>>>>

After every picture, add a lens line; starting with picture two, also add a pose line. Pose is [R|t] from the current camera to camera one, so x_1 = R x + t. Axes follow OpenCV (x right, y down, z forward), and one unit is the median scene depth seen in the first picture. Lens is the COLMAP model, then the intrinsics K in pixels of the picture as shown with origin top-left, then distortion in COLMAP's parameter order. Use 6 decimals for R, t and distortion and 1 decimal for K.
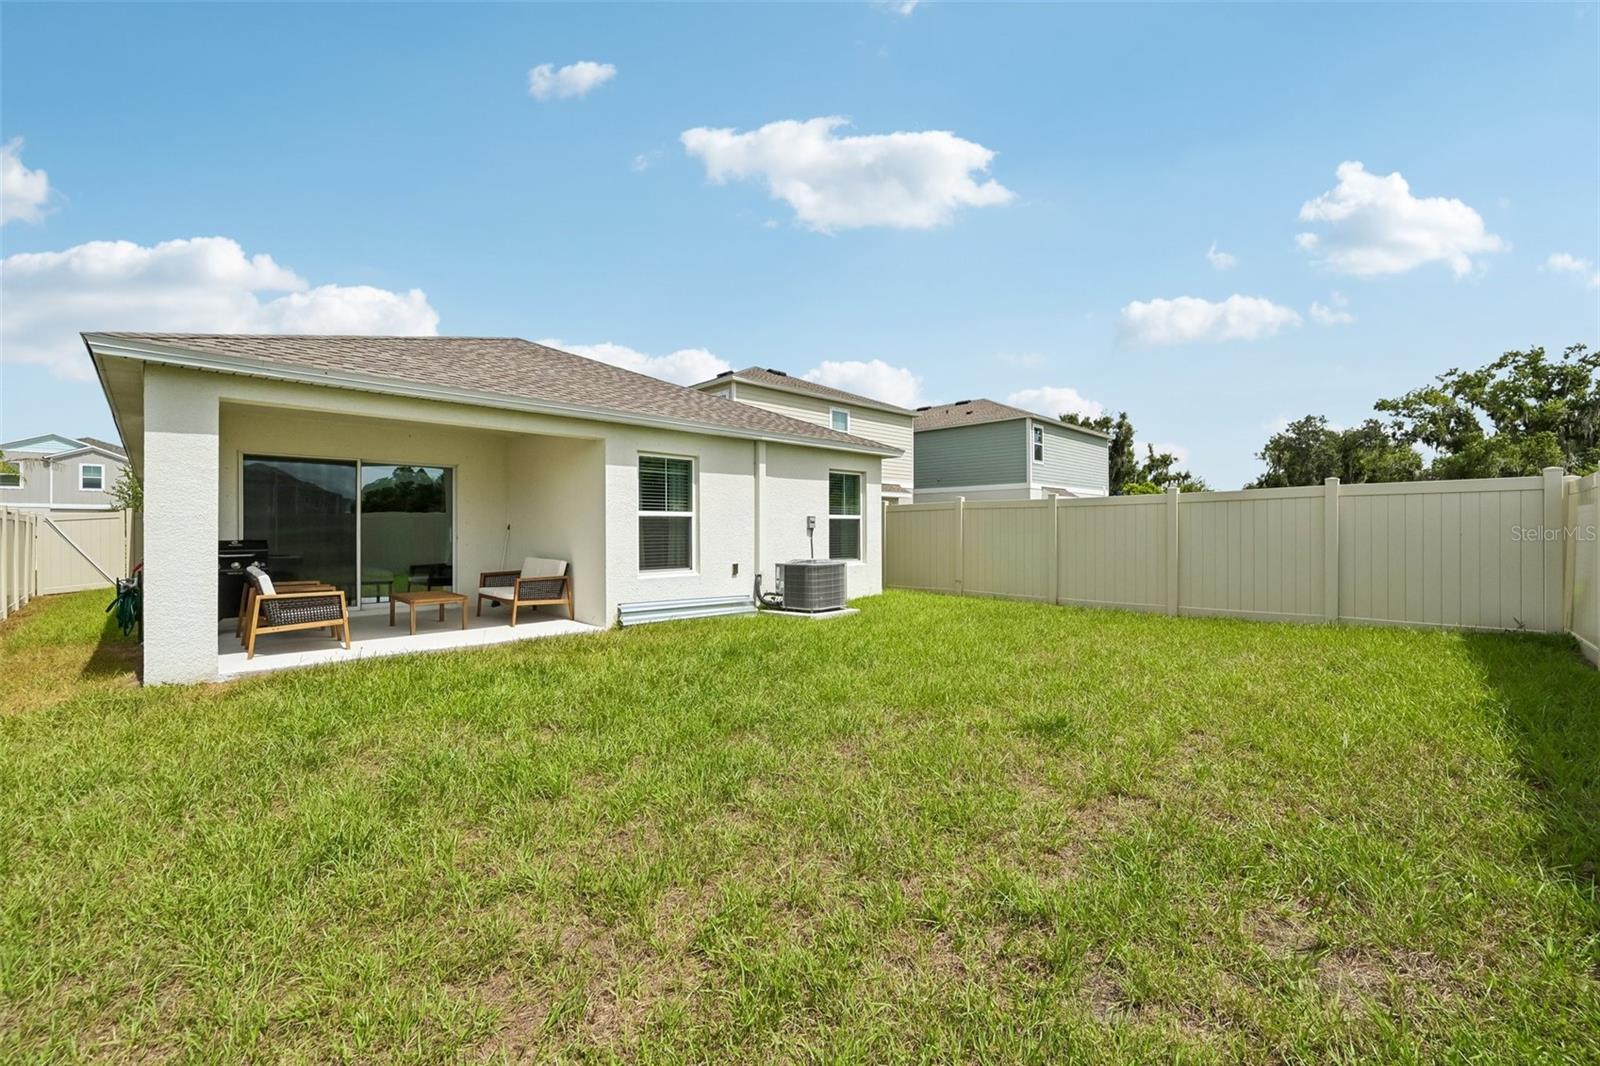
lens RADIAL K [[655.7, 0, 800.0], [0, 655.7, 533.0], [0, 0, 1]] dist [-0.000372, -0.000087]
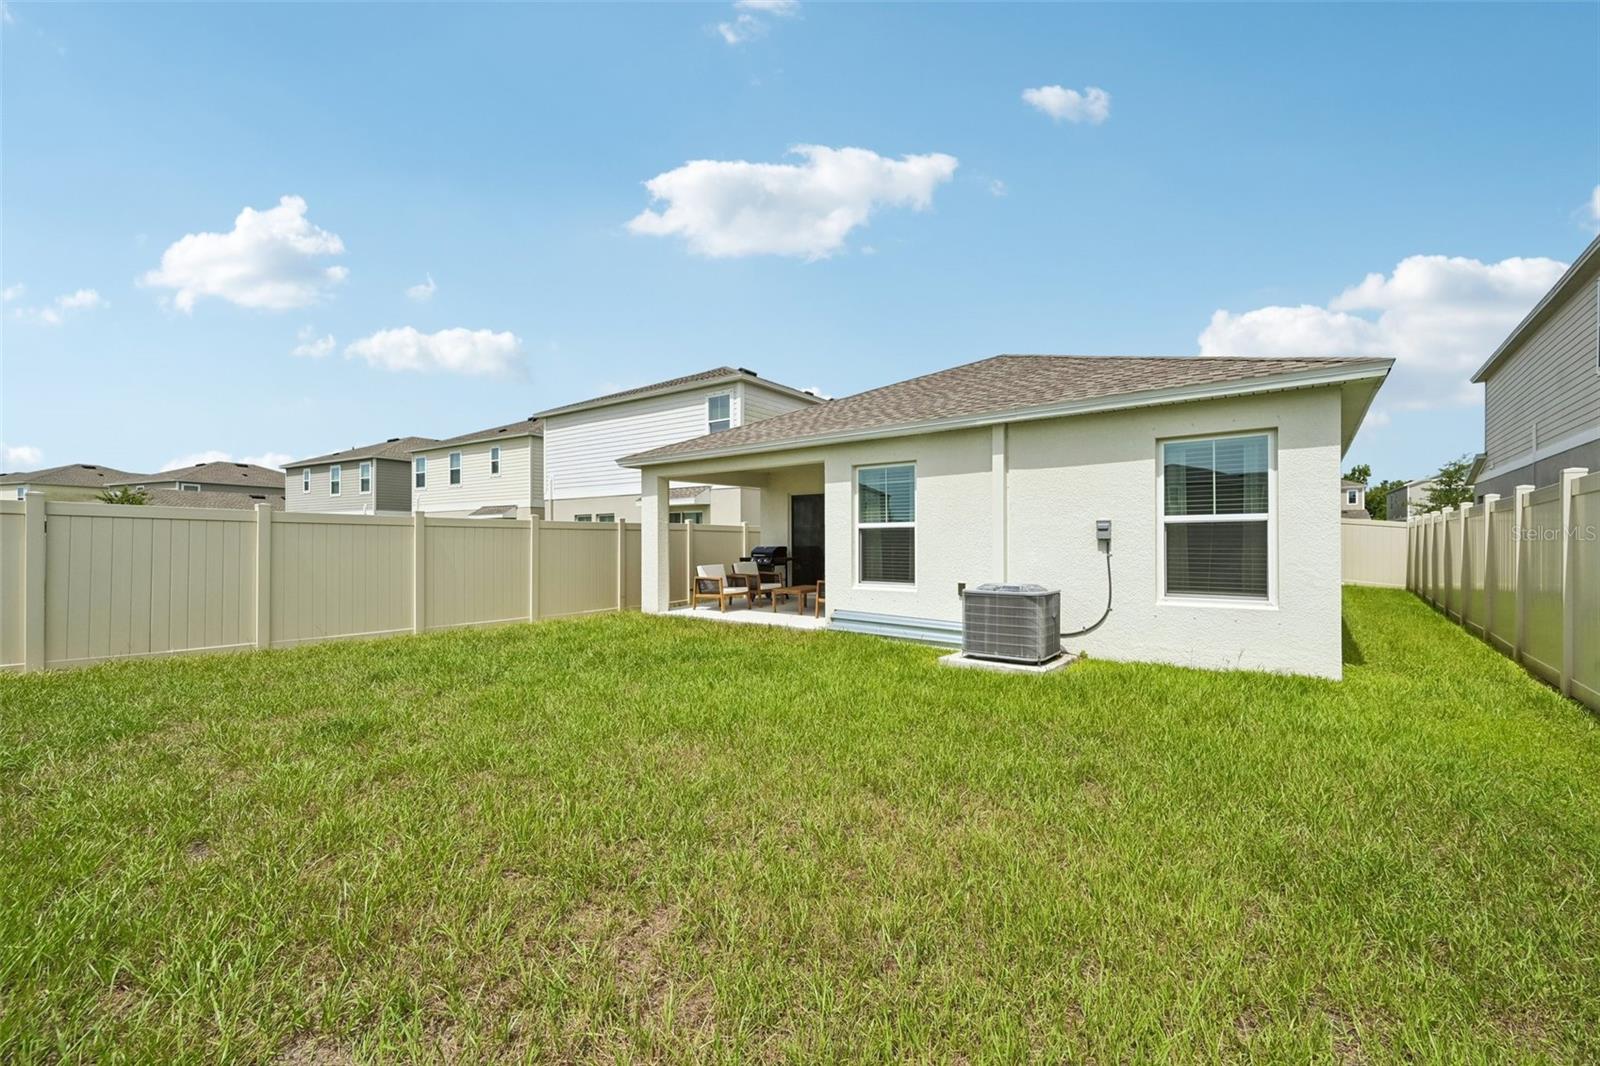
lens RADIAL K [[655.7, 0, 800.0], [0, 655.7, 533.0], [0, 0, 1]] dist [-0.000372, -0.000087]
pose [[0.104923, -0.010415, -0.994426, 0.733187], [-0.002661, 0.999939, -0.010753, -0.006431], [0.994477, 0.003775, 0.104889, 0.752713]]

<<<<

- Instructions to follow
Wherever a picture appears in the material above, skip it and copy the rest without change.

- Answer to this task
After every picture, add a lens line; starting with picture two, also add a pose line. Pose is [R|t] from the current camera to camera one, so x_1 = R x + t. Axes follow OpenCV (x right, y down, z forward), and one unit is the median scene depth seen in the first picture. Lens is the COLMAP model, then the intrinsics K in pixels of the picture as shown with origin top-left, then distortion in COLMAP's parameter order. Use 6 decimals for R, t and distortion and 1 decimal for K.
lens RADIAL K [[655.7, 0, 800.0], [0, 655.7, 533.0], [0, 0, 1]] dist [-0.000372, -0.000087]
lens RADIAL K [[655.7, 0, 800.0], [0, 655.7, 533.0], [0, 0, 1]] dist [-0.000372, -0.000087]
pose [[0.104923, -0.010415, -0.994426, 0.733187], [-0.002661, 0.999939, -0.010753, -0.006431], [0.994477, 0.003775, 0.104889, 0.752713]]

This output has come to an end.